Pensez donc : un navire à la dérive avec à son bord une armée de rats malades prête à débarquer sur les côtes britanniques… De quoi faire de beaux titres pour les journaux. Et les tabloïds anglais ne s’en sont pas privés la semaine dernière. A l’origine, une citation d’un obscur chasseur de bateaux fantômes évoquant, selon The Sun, la possibilité que le Lyubov Orlova se rapproche des côtes britanniques. Avec un danger sanitaire majeur puisque, comme l’explique sur un ton alarmiste le journal à ses lecteurs, l’ex-paquebot, s’il venait à s’échouer, libèrerait des centaines de rats « affamés » et « devenus cannibales ». Un pur délire paranoïde qui n’est étayé par aucun fait réel. Ce qui n’a pas empêché la rumeur de se répandre comme une trainée de poudre sur Internet, contaminant au passage, ce qui est plus grave, des media traditionnels, y compris en France. Cela prouve, une nouvelle fois, l’incroyable et ingérable effet d’entrainement que peut avoir la toile, et le suivisme aveugle de certaines rédactions pour faire du sensationnalisme à bon compte sans se préoccuper de vérifier les informations. Heureusement, il y a encore des journaux qui ne cèdent pas à ces sirènes destructrices pour la presse et prennent un peu de recul. On citera notamment, à ce titre, Libération et Le Monde, qui se sont employés, à juste titre, à dégonfler cette affaire.
Un navire qui a probablement sombré depuis longtemps
Concrètement, les autorités britanniques et irlandaises ont démenti la présence près de leurs côtes du navire. En fait, aucun élément nouveau n’est apparu depuis la disparation du Lyubov Orlova le 23 février 2013, date à laquelle une balise de détresse s’est déclenchée à bord. Le navire, à la dérive, était alors à 1300 milles des côtes irlandaises et, à l’époque, de nombreux experts estimaient que le déclenchement de la balise était probablement consécutif à un afflux d’eau sur le Lyubov Orlova. A moins que l’équipement était embarqué sur une chaloupe, qui a pu par exemple tomber à la mer. Toujours est-il que la survie de la vielle coque est hautement improbable. Après deux hivers de dérive dans l’Atlantique nord, avec des conditions météo pouvant être effroyables à cette saison, sans oublier la présence d’icebergs, on voit mal comment le navire de 90 mètres de long a pu s’en sortir. « Il demeure introuvable », s’inquiètent les tabloïds britanniques : et pour cause, puisqu’il a, sauf incroyable miracle, fait naufrage depuis longtemps.

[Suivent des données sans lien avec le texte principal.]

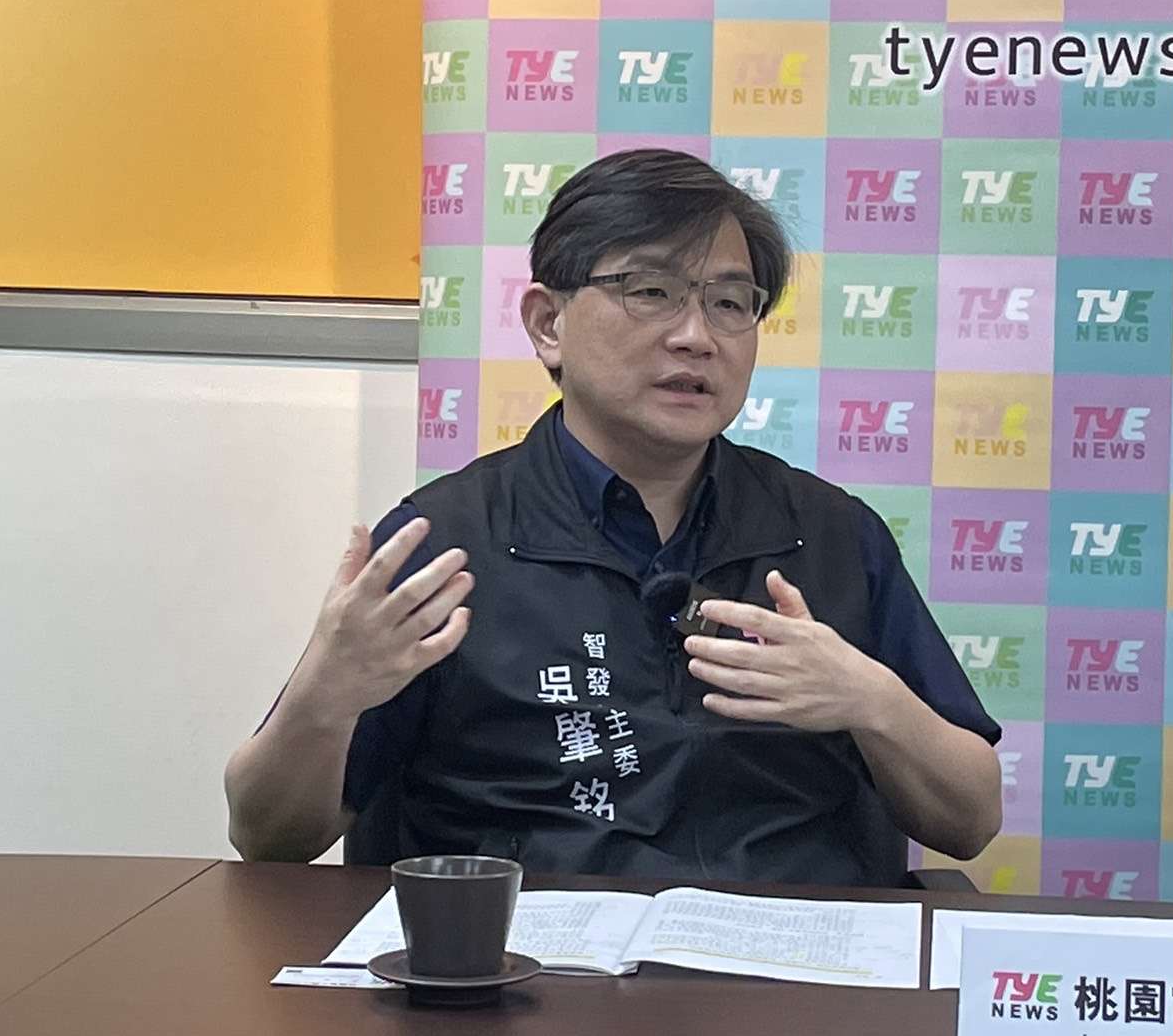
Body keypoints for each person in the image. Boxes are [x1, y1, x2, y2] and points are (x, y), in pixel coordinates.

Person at [224, 148, 1002, 887]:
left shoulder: (831, 535)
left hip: (784, 979)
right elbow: (269, 839)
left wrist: (873, 702)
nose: (695, 336)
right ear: (547, 325)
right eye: (650, 291)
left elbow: (969, 822)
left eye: (729, 303)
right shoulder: (446, 546)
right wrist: (323, 698)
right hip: (527, 979)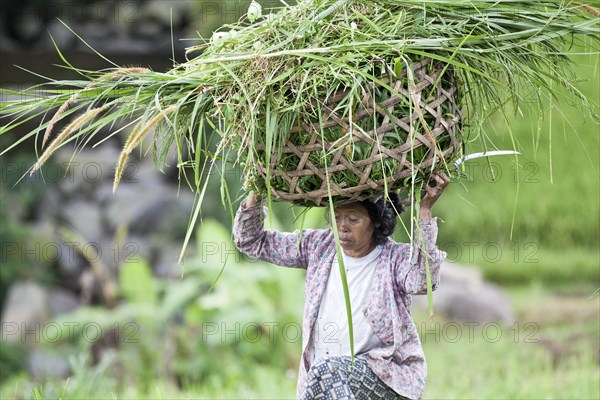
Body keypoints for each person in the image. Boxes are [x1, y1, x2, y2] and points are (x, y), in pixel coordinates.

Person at [233, 171, 450, 400]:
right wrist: (256, 190)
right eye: (336, 217)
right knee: (324, 372)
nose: (342, 227)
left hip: (385, 376)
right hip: (324, 378)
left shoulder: (394, 259)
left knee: (327, 370)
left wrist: (425, 210)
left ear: (376, 221)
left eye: (353, 219)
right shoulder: (318, 246)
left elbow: (422, 280)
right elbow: (251, 241)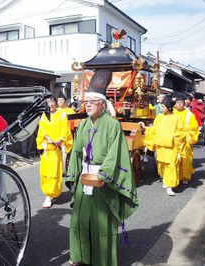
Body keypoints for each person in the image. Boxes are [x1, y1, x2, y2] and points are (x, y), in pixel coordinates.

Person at [66, 69, 138, 266]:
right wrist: (74, 173)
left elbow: (115, 154)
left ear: (103, 104)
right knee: (79, 220)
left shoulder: (112, 125)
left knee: (101, 223)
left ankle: (102, 260)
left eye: (92, 102)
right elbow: (76, 151)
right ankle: (80, 255)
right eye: (86, 102)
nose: (87, 105)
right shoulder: (83, 124)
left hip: (102, 178)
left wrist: (103, 176)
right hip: (84, 176)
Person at [142, 96, 186, 196]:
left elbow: (181, 133)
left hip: (171, 146)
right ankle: (166, 181)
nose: (161, 109)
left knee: (171, 165)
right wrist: (146, 128)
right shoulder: (159, 117)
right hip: (160, 146)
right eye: (161, 107)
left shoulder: (176, 118)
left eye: (163, 107)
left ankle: (170, 186)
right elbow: (154, 129)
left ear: (169, 108)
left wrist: (171, 137)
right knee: (161, 165)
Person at [36, 97, 73, 208]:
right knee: (45, 173)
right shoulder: (44, 115)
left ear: (56, 103)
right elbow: (41, 131)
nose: (50, 104)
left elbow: (65, 130)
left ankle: (50, 195)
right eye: (48, 102)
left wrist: (59, 140)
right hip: (46, 147)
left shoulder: (61, 114)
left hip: (56, 148)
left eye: (52, 102)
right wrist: (47, 138)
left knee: (54, 173)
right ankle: (50, 192)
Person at [173, 96, 199, 184]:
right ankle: (174, 176)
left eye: (181, 102)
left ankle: (185, 176)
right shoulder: (171, 113)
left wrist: (185, 131)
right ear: (175, 104)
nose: (179, 104)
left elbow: (194, 127)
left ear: (184, 104)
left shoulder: (189, 114)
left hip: (185, 140)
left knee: (185, 159)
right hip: (174, 139)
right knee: (174, 159)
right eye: (178, 102)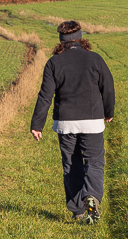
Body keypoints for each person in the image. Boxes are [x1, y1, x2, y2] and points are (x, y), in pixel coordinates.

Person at [30, 20, 115, 223]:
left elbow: (45, 96)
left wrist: (37, 124)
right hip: (92, 122)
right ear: (81, 38)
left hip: (65, 123)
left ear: (61, 41)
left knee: (71, 164)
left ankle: (77, 211)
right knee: (94, 162)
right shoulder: (95, 59)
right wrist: (109, 111)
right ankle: (92, 197)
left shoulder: (53, 63)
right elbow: (108, 87)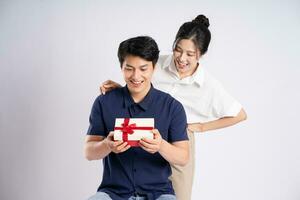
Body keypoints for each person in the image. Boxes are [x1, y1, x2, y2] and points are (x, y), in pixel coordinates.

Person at [100, 15, 247, 200]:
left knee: (180, 194)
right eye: (178, 50)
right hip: (144, 127)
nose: (181, 58)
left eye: (190, 54)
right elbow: (139, 81)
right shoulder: (158, 62)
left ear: (201, 54)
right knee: (132, 185)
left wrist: (200, 127)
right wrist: (120, 90)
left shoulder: (208, 84)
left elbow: (240, 115)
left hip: (179, 136)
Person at [85, 36, 190, 200]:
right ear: (121, 67)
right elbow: (89, 152)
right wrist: (107, 145)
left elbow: (183, 158)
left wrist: (160, 145)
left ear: (154, 68)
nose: (136, 76)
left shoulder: (172, 107)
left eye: (143, 69)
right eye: (129, 68)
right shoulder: (104, 102)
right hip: (113, 193)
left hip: (159, 194)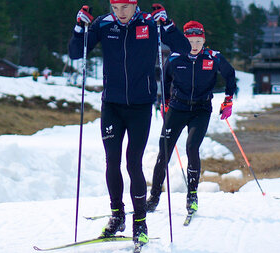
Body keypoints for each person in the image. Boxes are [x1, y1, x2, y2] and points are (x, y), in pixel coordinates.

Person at [68, 0, 190, 247]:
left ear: (134, 5)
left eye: (124, 7)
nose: (120, 13)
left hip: (140, 106)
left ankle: (140, 223)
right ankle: (117, 215)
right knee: (112, 161)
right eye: (115, 8)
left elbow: (184, 48)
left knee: (133, 163)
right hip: (111, 105)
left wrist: (167, 24)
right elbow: (75, 53)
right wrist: (80, 28)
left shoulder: (149, 23)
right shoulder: (103, 24)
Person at [145, 21, 236, 215]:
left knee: (192, 147)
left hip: (201, 110)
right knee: (164, 151)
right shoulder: (175, 58)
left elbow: (230, 75)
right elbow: (165, 80)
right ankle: (154, 197)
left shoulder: (213, 57)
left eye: (198, 40)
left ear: (204, 40)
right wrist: (165, 102)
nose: (194, 45)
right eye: (190, 41)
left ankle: (192, 196)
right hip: (177, 108)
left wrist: (228, 100)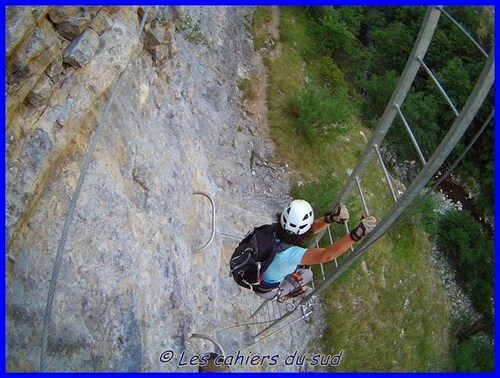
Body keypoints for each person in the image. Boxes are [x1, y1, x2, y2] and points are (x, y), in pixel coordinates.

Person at [255, 199, 377, 301]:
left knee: (301, 266)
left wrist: (329, 218)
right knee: (307, 274)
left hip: (259, 269)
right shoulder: (290, 254)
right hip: (266, 290)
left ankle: (289, 279)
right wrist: (356, 234)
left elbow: (303, 233)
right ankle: (295, 291)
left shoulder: (272, 230)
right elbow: (326, 255)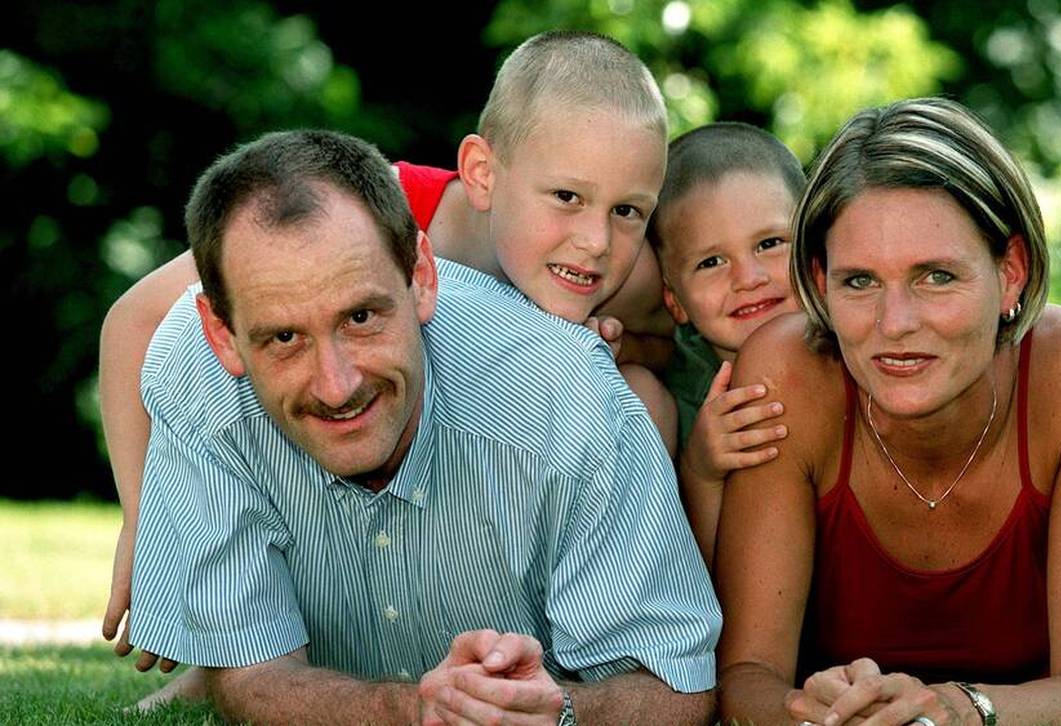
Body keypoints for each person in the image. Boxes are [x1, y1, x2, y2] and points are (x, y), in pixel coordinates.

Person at [98, 30, 681, 706]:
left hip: (487, 467)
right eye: (566, 198)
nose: (596, 239)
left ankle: (581, 628)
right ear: (483, 175)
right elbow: (135, 322)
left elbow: (674, 350)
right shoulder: (386, 213)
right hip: (366, 442)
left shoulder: (622, 271)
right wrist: (148, 521)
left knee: (645, 402)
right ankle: (235, 647)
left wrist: (622, 351)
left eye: (628, 210)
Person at [712, 97, 1061, 726]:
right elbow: (745, 680)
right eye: (860, 281)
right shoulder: (785, 374)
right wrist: (812, 713)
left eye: (936, 276)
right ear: (820, 280)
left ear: (1011, 272)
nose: (895, 324)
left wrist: (958, 709)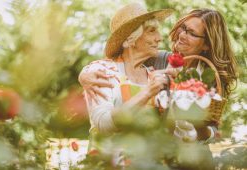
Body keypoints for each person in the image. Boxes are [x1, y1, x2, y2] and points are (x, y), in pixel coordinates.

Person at [79, 7, 238, 169]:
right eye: (183, 28)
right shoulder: (159, 61)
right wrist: (84, 74)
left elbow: (212, 128)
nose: (181, 35)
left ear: (206, 45)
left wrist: (197, 123)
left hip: (190, 155)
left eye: (191, 33)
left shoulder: (212, 76)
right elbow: (121, 60)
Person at [81, 3, 173, 150]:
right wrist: (147, 92)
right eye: (151, 31)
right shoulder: (102, 71)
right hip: (107, 162)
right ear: (131, 39)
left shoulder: (153, 75)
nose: (159, 38)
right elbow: (104, 124)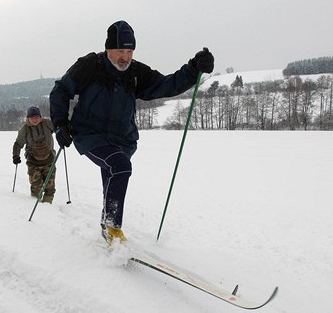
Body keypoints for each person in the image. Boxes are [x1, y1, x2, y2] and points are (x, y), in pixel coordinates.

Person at [49, 20, 214, 244]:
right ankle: (112, 228)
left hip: (122, 139)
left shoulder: (136, 72)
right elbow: (62, 90)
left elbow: (167, 84)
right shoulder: (90, 66)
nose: (125, 57)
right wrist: (60, 123)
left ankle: (106, 225)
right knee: (120, 166)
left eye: (129, 51)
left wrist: (193, 69)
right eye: (120, 50)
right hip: (90, 135)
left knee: (113, 173)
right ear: (108, 48)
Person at [12, 106, 56, 204]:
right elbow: (18, 144)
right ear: (28, 118)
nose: (34, 120)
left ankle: (48, 208)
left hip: (49, 160)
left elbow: (58, 128)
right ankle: (36, 203)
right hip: (33, 163)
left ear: (40, 117)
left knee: (50, 187)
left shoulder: (47, 123)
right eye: (32, 118)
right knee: (36, 187)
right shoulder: (24, 129)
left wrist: (63, 134)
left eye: (36, 117)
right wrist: (15, 155)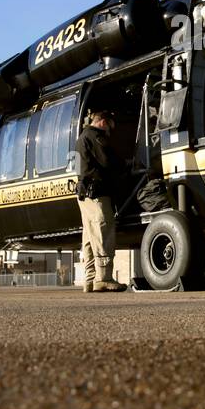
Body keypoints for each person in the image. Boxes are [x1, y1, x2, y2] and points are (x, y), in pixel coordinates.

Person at [75, 108, 127, 293]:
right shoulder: (95, 136)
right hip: (97, 192)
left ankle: (89, 280)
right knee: (103, 229)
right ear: (103, 122)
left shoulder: (82, 137)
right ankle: (104, 278)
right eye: (109, 128)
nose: (109, 133)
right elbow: (107, 161)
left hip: (84, 193)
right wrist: (125, 164)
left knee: (89, 236)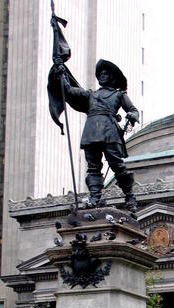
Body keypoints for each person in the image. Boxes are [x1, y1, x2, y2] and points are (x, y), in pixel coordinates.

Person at [55, 58, 139, 212]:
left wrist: (133, 116)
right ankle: (95, 197)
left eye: (105, 73)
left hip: (109, 130)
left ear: (112, 77)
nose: (101, 76)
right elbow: (69, 91)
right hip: (92, 130)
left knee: (117, 164)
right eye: (100, 74)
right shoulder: (91, 95)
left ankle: (129, 195)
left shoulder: (119, 95)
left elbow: (133, 109)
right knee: (93, 166)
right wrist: (62, 74)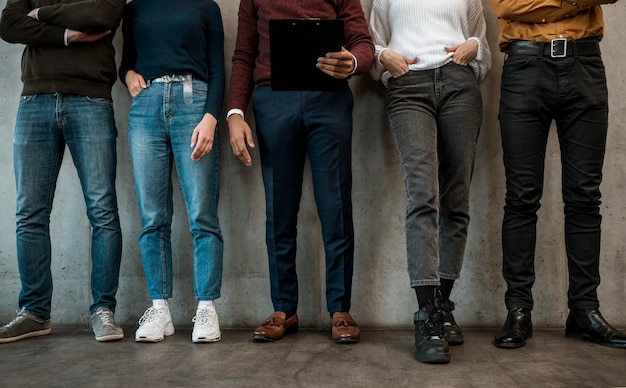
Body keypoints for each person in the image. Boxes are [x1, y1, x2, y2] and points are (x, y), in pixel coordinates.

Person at [227, 0, 374, 343]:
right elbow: (244, 53)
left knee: (335, 207)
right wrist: (235, 112)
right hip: (273, 100)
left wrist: (351, 62)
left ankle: (339, 309)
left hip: (330, 100)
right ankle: (284, 309)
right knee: (279, 210)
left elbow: (363, 45)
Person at [488, 0, 626, 349]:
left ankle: (584, 310)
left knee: (584, 195)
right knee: (521, 196)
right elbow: (506, 6)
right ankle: (518, 308)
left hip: (585, 64)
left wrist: (543, 6)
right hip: (524, 66)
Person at [369, 0, 491, 363]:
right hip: (409, 87)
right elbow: (372, 43)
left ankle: (442, 305)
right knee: (423, 195)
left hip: (459, 84)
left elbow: (481, 45)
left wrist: (476, 47)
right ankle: (427, 317)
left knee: (457, 201)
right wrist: (384, 57)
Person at [0, 0, 125, 343]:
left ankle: (103, 309)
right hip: (34, 100)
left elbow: (103, 14)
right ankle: (35, 312)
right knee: (29, 213)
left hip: (91, 100)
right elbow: (9, 24)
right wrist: (69, 34)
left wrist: (40, 15)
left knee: (102, 211)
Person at [119, 0, 225, 343]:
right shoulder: (135, 9)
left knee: (202, 214)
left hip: (194, 101)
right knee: (152, 216)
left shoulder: (206, 6)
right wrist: (128, 75)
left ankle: (206, 307)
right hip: (146, 106)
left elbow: (219, 69)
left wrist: (210, 117)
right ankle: (160, 309)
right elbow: (126, 63)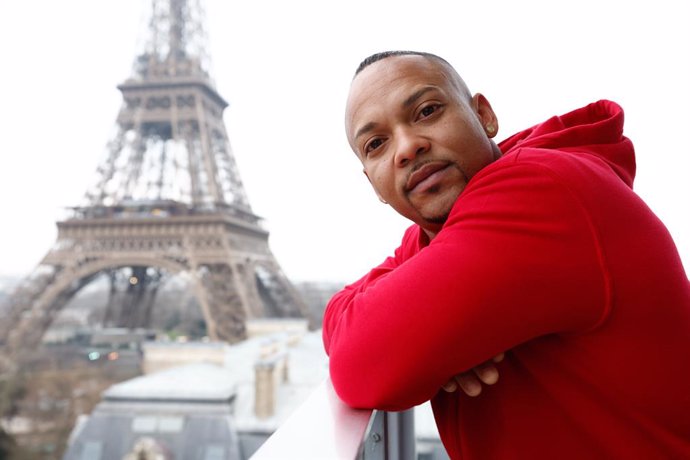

Ancien bateau soviétique reconverti pour les croisières polaires
Construit en Yougoslavie en 1976, tout comme son sistership, le Clipper Adventurer (ex-Alla Tarasova), exploité pour des croisières en Antarctique, le Lyubov Orlova était armé par 70 membres d’équipage et pouvait accueillir 110 passagers. Ce navire a été exploité au registre soviétique jusqu’en 1992, année où il est passé sous pavillon russe. Après rénovation, il a été affrété en 1999 par la compagnie Marine Expeditions pour des voyages en Antarctique et, à partir de cette date, a été ré-immatriculé aux îles Cook. Après une nouvelle réfection en 2002, il fut affrété par Quark Expeditions pour des croisières antarctiques puis, en 2009, par Cruise North Expeditions pour des traversées en Arctique. Saisi en septembre 2010 dans le port de Saint-Jean de Terre Neuve suite au non-paiement de factures d’avitaillement et de carburant à des fournisseurs canadiens, le navire est resté immobilisé jusqu’à sa vente à la démolition.
Le 23 janvier 2013, il quitte Terre Neuve mais le vieux remorqueur chargé de le convoyer jusqu’à un chantier en République Dominicaine casse rapidement sa remorque et ne parvient pas à reprendre le contrôle de la situation. A la dérive dans les eaux canadiennes, le Lyubov Orlova est d’abord récupéré par le Maersk Challenger, un grand remorqueur de service à l’offshore affrété par le gouvernement canadien. Ce dernier craint en effet que le vieux paquebot entre en collision avec une plateforme pétrolière exploitée dans le secteur. Le Maersk Challenger réussit à éloigner Lyubov Orlova mais finit par l'abandonner. Le ministère canadien des Transports explique alors qu’en raison des mauvaises conditions météorologiques, l’opération de sauvetage n’a pu être menée à son terme et que, par conséquent, le paquebot n’a pas été ramené vers un port.
Aucune autre mission de récupération n’ayant été lancée, le Lyubov Orlova a poursuivi sa dérive dans les eaux internationales, où il a vraisemblablement coulé l'an dernier.